[Aim of the task]
Please reproduce all of the entries exactly, without omitting any.
::::
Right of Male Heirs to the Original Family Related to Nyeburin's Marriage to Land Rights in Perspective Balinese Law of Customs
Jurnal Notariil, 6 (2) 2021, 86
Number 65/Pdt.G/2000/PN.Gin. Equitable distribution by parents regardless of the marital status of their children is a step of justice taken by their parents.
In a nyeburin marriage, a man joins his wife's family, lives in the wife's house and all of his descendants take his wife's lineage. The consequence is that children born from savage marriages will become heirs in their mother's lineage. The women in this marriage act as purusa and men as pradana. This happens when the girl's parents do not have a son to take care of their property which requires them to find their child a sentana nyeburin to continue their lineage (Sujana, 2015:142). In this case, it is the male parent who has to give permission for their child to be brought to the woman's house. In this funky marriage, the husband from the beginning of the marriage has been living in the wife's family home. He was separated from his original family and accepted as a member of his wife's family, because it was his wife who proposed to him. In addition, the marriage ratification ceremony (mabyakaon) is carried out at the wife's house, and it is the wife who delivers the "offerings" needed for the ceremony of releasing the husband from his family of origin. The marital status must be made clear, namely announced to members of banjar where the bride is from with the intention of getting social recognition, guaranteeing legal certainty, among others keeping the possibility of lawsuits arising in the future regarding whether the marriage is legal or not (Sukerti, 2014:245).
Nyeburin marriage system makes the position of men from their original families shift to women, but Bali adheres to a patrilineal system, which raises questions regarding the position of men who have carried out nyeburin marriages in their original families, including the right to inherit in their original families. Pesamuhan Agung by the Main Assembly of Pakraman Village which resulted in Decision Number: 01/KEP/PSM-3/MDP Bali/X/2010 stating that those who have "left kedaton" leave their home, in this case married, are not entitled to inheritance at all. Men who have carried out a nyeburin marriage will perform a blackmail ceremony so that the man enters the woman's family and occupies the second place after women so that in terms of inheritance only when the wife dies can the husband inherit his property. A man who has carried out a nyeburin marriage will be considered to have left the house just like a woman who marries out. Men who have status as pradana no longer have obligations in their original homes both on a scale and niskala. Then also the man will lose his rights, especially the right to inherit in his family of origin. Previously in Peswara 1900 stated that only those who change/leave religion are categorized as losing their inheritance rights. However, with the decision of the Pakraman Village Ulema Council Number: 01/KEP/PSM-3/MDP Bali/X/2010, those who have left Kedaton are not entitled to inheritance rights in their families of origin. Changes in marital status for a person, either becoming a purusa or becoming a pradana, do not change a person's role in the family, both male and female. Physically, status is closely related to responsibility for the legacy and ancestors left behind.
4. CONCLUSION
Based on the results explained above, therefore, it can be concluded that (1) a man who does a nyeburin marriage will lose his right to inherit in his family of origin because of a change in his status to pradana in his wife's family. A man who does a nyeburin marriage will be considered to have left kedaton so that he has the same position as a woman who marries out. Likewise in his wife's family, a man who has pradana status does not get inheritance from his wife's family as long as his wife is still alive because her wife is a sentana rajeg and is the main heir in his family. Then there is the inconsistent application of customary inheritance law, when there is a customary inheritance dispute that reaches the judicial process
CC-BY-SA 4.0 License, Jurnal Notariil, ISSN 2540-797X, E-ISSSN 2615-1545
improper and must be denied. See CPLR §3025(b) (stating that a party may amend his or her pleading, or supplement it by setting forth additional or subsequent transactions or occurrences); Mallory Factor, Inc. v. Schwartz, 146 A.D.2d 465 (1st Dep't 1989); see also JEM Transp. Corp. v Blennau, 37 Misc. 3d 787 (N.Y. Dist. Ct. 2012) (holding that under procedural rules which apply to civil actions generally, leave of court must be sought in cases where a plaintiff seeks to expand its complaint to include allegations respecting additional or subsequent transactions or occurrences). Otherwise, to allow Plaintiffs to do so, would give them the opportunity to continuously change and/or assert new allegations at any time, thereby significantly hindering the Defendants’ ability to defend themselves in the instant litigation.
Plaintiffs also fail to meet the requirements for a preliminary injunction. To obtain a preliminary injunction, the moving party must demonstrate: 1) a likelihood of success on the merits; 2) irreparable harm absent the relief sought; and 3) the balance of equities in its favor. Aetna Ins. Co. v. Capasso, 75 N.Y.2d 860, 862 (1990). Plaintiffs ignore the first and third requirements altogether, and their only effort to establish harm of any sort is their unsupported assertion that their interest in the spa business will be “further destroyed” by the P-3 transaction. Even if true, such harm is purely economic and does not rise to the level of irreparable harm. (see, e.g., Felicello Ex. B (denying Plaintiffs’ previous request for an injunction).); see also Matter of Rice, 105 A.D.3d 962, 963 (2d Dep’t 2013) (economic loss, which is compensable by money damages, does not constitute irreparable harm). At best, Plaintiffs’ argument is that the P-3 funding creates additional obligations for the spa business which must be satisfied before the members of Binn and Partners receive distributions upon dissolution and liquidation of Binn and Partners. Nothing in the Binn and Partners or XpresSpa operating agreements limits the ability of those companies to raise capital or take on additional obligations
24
::::
[Solution to this exercise]
Right of Male Heirs to the Original Family Related to Nyeburin's Marriage to Land Rights in Perspective Balinese Law of Customs
Jurnal Notariil, 6 (2) 2021, 86
Number 65/Pdt.G/2000/PN.Gin. Equitable distribution by parents regardless of the marital status of their children is a step of justice taken by their parents.
In a nyeburin marriage, a man joins his wife's family, lives in the wife's house and all of his descendants take his wife's lineage. The consequence is that children born from savage marriages will become heirs in their mother's lineage. The women in this marriage act as purusa and men as pradana. This happens when the girl's parents do not have a son to take care of their property which requires them to find their child a sentana nyeburin to continue their lineage (Sujana, 2015:142). In this case, it is the male parent who has to give permission for their child to be brought to the woman's house. In this funky marriage, the husband from the beginning of the marriage has been living in the wife's family home. He was separated from his original family and accepted as a member of his wife's family, because it was his wife who proposed to him. In addition, the marriage ratification ceremony (mabyakaon) is carried out at the wife's house, and it is the wife who delivers the "offerings" needed for the ceremony of releasing the husband from his family of origin. The marital status must be made clear, namely announced to members of banjar where the bride is from with the intention of getting social recognition, guaranteeing legal certainty, among others keeping the possibility of lawsuits arising in the future regarding whether the marriage is legal or not (Sukerti, 2014:245).
Nyeburin marriage system makes the position of men from their original families shift to women, but Bali adheres to a patrilineal system, which raises questions regarding the position of men who have carried out nyeburin marriages in their original families, including the right to inherit in their original families. Pesamuhan Agung by the Main Assembly of Pakraman Village which resulted in Decision Number: 01/KEP/PSM-3/MDP Bali/X/2010 stating that those who have "left kedaton" leave their home, in this case married, are not entitled to inheritance at all. Men who have carried out a nyeburin marriage will perform a blackmail ceremony so that the man enters the woman's family and occupies the second place after women so that in terms of inheritance only when the wife dies can the husband inherit his property. A man who has carried out a nyeburin marriage will be considered to have left the house just like a woman who marries out. Men who have status as pradana no longer have obligations in their original homes both on a scale and niskala. Then also the man will lose his rights, especially the right to inherit in his family of origin. Previously in Peswara 1900 stated that only those who change/leave religion are categorized as losing their inheritance rights. However, with the decision of the Pakraman Village Ulema Council Number: 01/KEP/PSM-3/MDP Bali/X/2010, those who have left Kedaton are not entitled to inheritance rights in their families of origin. Changes in marital status for a person, either becoming a purusa or becoming a pradana, do not change a person's role in the family, both male and female. Physically, status is closely related to responsibility for the legacy and ancestors left behind.
4. CONCLUSION
Based on the results explained above, therefore, it can be concluded that (1) a man who does a nyeburin marriage will lose his right to inherit in his family of origin because of a change in his status to pradana in his wife's family. A man who does a nyeburin marriage will be considered to have left kedaton so that he has the same position as a woman who marries out. Likewise in his wife's family, a man who has pradana status does not get inheritance from his wife's family as long as his wife is still alive because her wife is a sentana rajeg and is the main heir in his family. Then there is the inconsistent application of customary inheritance law, when there is a customary inheritance dispute that reaches the judicial process
CC-BY-SA 4.0 License, Jurnal Notariil, ISSN 2540-797X, E-ISSSN 2615-1545
improper and must be denied. See CPLR §3025(b) (stating that a party may amend his or her pleading, or supplement it by setting forth additional or subsequent transactions or occurrences); Mallory Factor, Inc. v. Schwartz, 146 A.D.2d 465 (1st Dep't 1989); see also JEM Transp. Corp. v Blennau, 37 Misc. 3d 787 (N.Y. Dist. Ct. 2012) (holding that under procedural rules which apply to civil actions generally, leave of court must be sought in cases where a plaintiff seeks to expand its complaint to include allegations respecting additional or subsequent transactions or occurrences). Otherwise, to allow Plaintiffs to do so, would give them the opportunity to continuously change and/or assert new allegations at any time, thereby significantly hindering the Defendants’ ability to defend themselves in the instant litigation.
Plaintiffs also fail to meet the requirements for a preliminary injunction. To obtain a preliminary injunction, the moving party must demonstrate: 1) a likelihood of success on the merits; 2) irreparable harm absent the relief sought; and 3) the balance of equities in its favor. Aetna Ins. Co. v. Capasso, 75 N.Y.2d 860, 862 (1990). Plaintiffs ignore the first and third requirements altogether, and their only effort to establish harm of any sort is their unsupported assertion that their interest in the spa business will be “further destroyed” by the P-3 transaction. Even if true, such harm is purely economic and does not rise to the level of irreparable harm. (see, e.g., Felicello Ex. B (denying Plaintiffs’ previous request for an injunction).); see also Matter of Rice, 105 A.D.3d 962, 963 (2d Dep’t 2013) (economic loss, which is compensable by money damages, does not constitute irreparable harm). At best, Plaintiffs’ argument is that the P-3 funding creates additional obligations for the spa business which must be satisfied before the members of Binn and Partners receive distributions upon dissolution and liquidation of Binn and Partners. Nothing in the Binn and Partners or XpresSpa operating agreements limits the ability of those companies to raise capital or take on additional obligations
24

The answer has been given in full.